What emerges is not a simplistic choice between “cash transfers” and “cultural values.” It is a recognition that both are necessary, but neither is sufficient alone.

  • Cash provides stability. It prevents hunger, eviction, medical emergencies. Without it, families cannot breathe.
  • Values and culture provide trajectory. They determine whether stability becomes growth—or stagnation.

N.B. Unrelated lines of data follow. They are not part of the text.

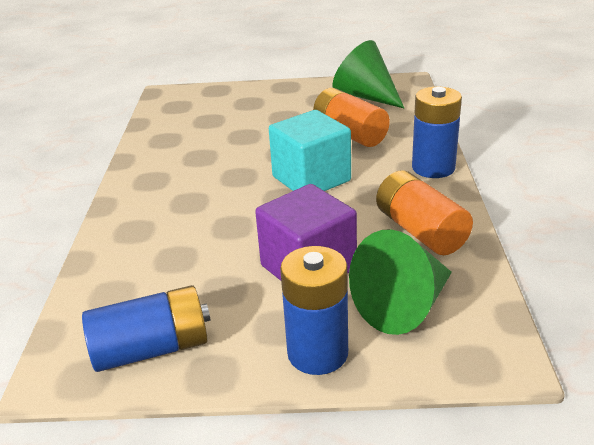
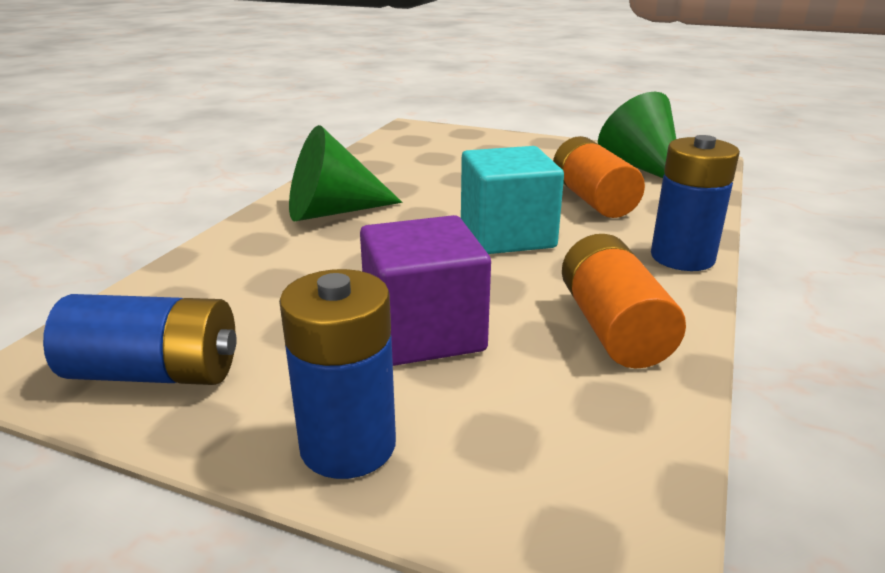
camera: 20 degrees right, 5 degrees down
(404, 306) = (520, 419): green cone -> green cone (333, 212)

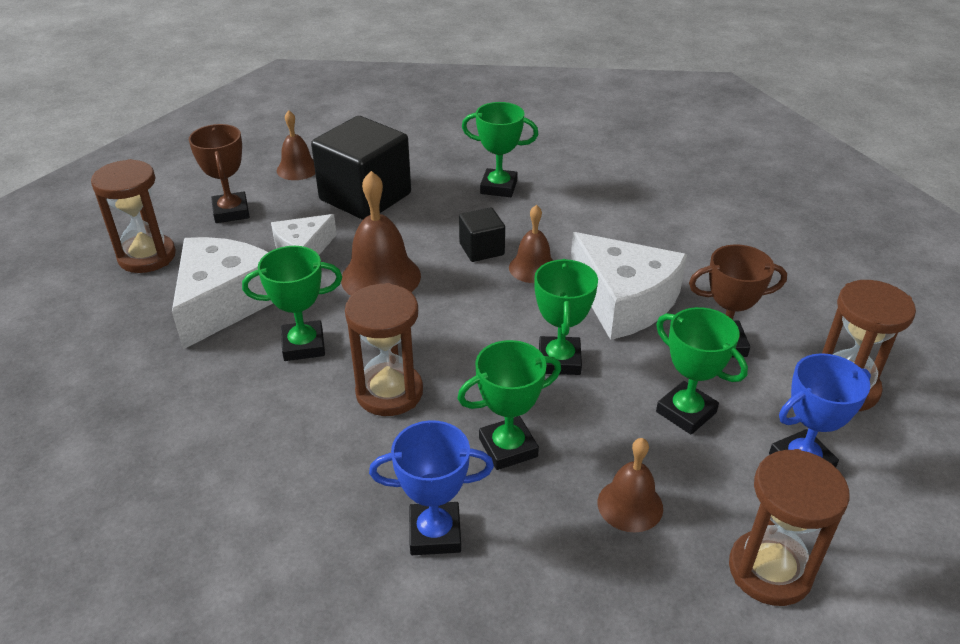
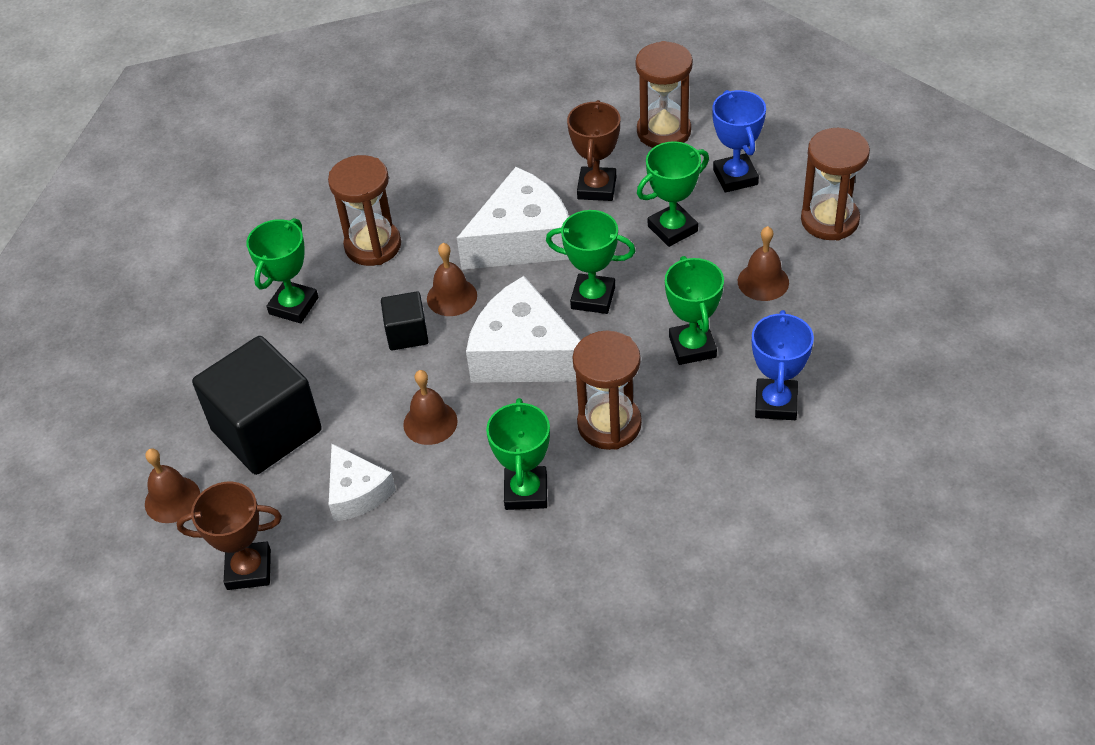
camera: 75 degrees left, 10 degrees up
(147, 256) = (318, 655): brown hourglass -> brown hourglass (373, 245)
(224, 302) = (434, 566): white cheese -> white cheese (524, 354)
(381, 277) = (430, 422): brown bell -> brown bell, size x0.62

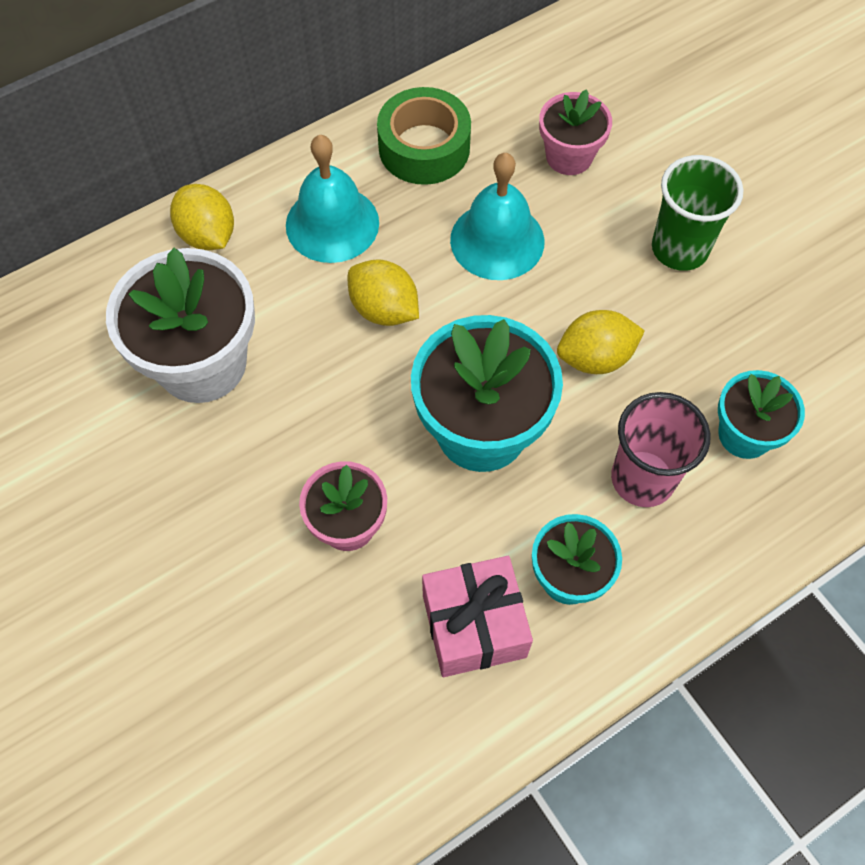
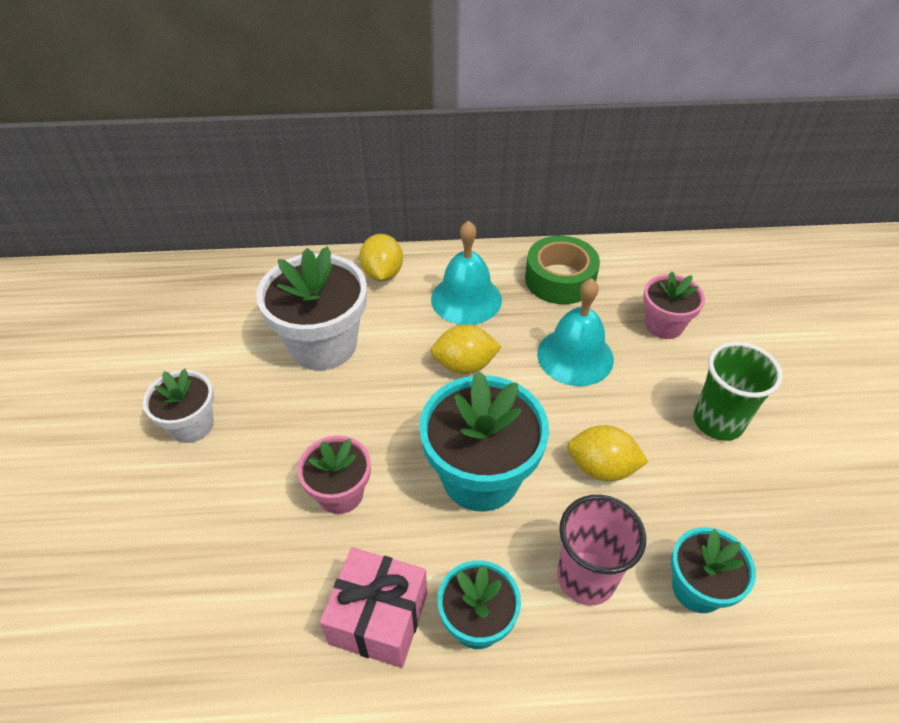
camera: 30 degrees right, 15 degrees down
(119, 539) = (192, 425): none -> white flower pot
(384, 309) = (464, 365): yellow lemon -> yellow lemon turned 75 degrees counterclockwise

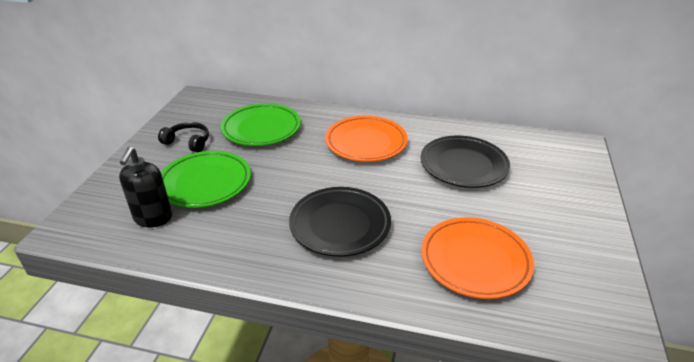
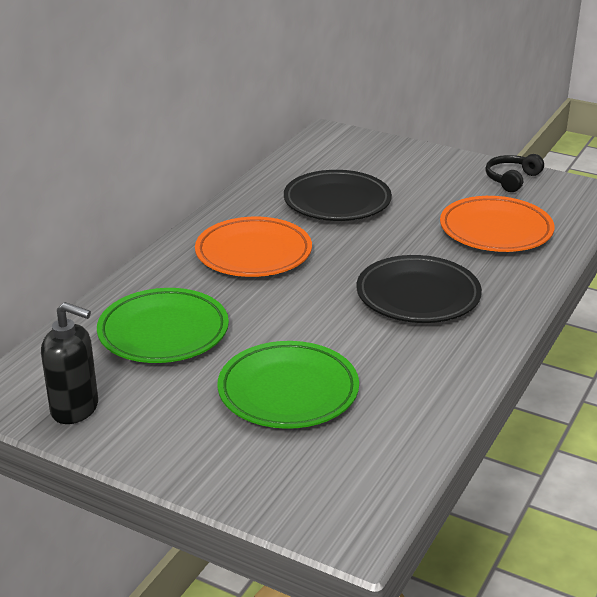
camera: 75 degrees left, 5 degrees down
(153, 218) = (356, 440): black soap dispenser -> black soap dispenser (75, 409)
(188, 142) = (161, 406): black headphones -> black headphones (511, 179)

Brooks’ essay, at its best, reminds us that policy cannot substitute for culture, and culture cannot substitute for policy. Real poverty alleviation requires both.


Lessons for Policy

  1. Design programs that cultivate human capital, not just transfer income. For example, mentoring, apprenticeships, and family support services.
  2. Respect culture. Communities with strong traditions of trust, responsibility, and education succeed across different political systems.
  3. Avoid material reductionism. Not every social ill is solved by more spending. Values matter.
  4. Avoid cultural fatalism. Poverty is not just about bad choices. Structural inequality is real.
  5. Integrate the insights. Effective anti-poverty programs will blend economic relief with cultural empowerment.

Final Reflection

David Brooks closes with a quote from the late Senator Daniel Patrick Moynihan, a Democrat with conservative leanings:

“The core truth of conservatism is that culture, not politics, determines the success of society. The core truth of progressivism is that politics can change culture and save it from itself.”

This is the paradox at the heart of modern governance. Politics cannot ignore culture, but culture cannot always heal itself without politics.

Brooks himself admits he no longer fully identifies with the right. But he also resists liberal orthodoxy. What he seeks is a synthesis: a politics generous with money but also rooted in values, community, and meaning.

The poverty debate is, in the end, not just about economics. It is about what kind of society we want to be. A society that provides enough money to live, yes—but also enough meaning, trust, and community to thrive.